Игорь, Игорек, Игореша
Октябрь в этом году выдался прекрасный. На удивление теплый и солнечный. Настоящее бабье лето. Шуршали под ногами кленовые листья, но деревья не спешили оголяться, ведь можно еще пофорсить роскошными полупрозрачными нарядами. Лиза, загребая ногами сухое шуршащее («шершавое?») золото, шла по аллее сквера в Ледовый Дворец. Сколько раз она ходила по этим ставшим уже привычными, знакомыми как собственная комната, дорожкам с того дня, как Анна Леопольдовна вывела их на очередной корпоратив? И не сосчитать. Ей казалось, она может пройти здесь с закрытыми глазами.
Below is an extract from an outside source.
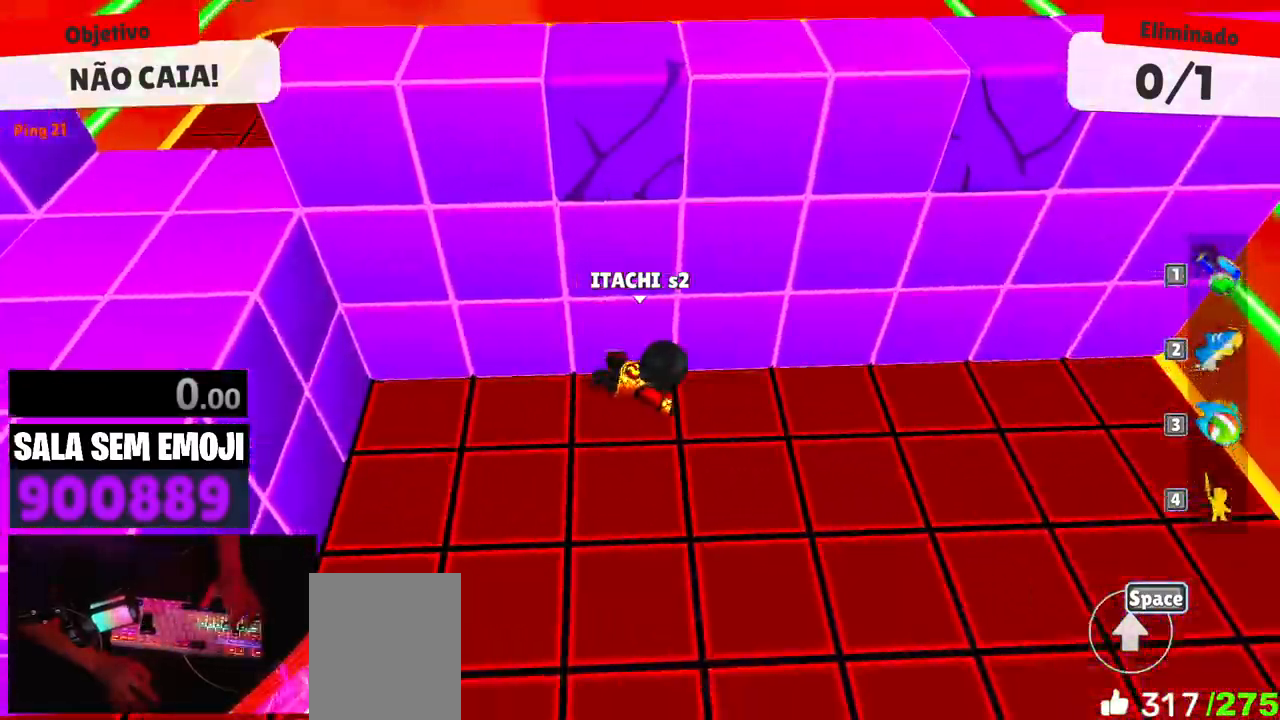
{"keys": ["s", "space"], "events": [[450, "space", "down"]]}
Вот сейчас за поворотом будет клумба, в честь осени обсаженная астрами, а тогда в мае на ней цвели нарциссы. За клумбой – кусты с французским именем «бульдонеж», за ними – скамейка, манерная, с витой кованой спинкой, очень неудобная по прямому назначению, зато смотреть – красиво. На скамейке будет сидеть девочка в красной куртке. Она бросает теннисный мячик своей болонке, снова и снова, собаке надо двигаться, а то от обжорства сама уже превратилась в волосатый мяч. Девочка всегда в это время выгуливает свою Бейли. Лиза с ней здоровается.
– Привет!
– Привет!
– Как Бейли? Не похудела?
– Нет. Лопает все время. А не дашь, – плачет. Жалко ее. Я и кормлю. Пусть будет толстая. Зато счастливая.
Бейли подбежала к хозяйке, радостно сунула ей в ладонь обслюнявленный мячик. Девочка швырнула его на газон, и собака белым лохматым протуберанцем кинулась за ним.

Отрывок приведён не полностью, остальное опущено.